◆ **SUPPLIED RECORDS**
┌──

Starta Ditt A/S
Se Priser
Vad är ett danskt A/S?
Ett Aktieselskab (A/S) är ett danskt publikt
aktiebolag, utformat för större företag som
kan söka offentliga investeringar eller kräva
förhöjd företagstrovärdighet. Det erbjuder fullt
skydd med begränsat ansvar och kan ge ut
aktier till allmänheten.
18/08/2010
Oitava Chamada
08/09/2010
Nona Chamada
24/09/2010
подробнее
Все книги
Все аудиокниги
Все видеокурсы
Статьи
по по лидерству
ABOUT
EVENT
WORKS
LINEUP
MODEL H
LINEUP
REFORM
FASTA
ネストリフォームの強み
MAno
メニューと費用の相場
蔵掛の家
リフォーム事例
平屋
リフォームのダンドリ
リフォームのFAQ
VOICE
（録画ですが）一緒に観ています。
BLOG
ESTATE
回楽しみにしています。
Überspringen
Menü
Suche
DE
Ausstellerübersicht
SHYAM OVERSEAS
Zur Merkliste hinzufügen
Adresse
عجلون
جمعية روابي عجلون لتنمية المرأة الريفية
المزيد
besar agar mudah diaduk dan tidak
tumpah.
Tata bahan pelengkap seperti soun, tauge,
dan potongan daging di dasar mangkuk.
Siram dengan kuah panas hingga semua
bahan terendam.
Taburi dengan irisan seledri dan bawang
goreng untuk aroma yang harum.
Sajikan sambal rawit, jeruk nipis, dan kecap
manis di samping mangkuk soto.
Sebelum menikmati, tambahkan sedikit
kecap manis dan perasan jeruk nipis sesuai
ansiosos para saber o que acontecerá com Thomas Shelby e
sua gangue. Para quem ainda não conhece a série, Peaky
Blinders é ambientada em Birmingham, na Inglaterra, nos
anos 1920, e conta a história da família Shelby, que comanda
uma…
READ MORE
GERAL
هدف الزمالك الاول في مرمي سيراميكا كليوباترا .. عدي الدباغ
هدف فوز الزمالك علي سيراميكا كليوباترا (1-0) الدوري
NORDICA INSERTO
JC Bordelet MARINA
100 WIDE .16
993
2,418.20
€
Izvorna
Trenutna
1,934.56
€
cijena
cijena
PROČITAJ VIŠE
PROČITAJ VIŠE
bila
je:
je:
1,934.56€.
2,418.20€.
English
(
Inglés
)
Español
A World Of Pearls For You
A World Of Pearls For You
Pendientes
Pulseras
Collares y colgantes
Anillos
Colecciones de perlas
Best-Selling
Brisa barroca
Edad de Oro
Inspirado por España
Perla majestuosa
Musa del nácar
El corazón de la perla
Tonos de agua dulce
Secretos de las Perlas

└──

◆ **TASK ITEM**
Only the lines containing "dengan" are needed; pull them out of the listing.

◆ **RESPONSE BELOW**
Siram dengan kuah panas hingga semua
Taburi dengan irisan seledri dan bawang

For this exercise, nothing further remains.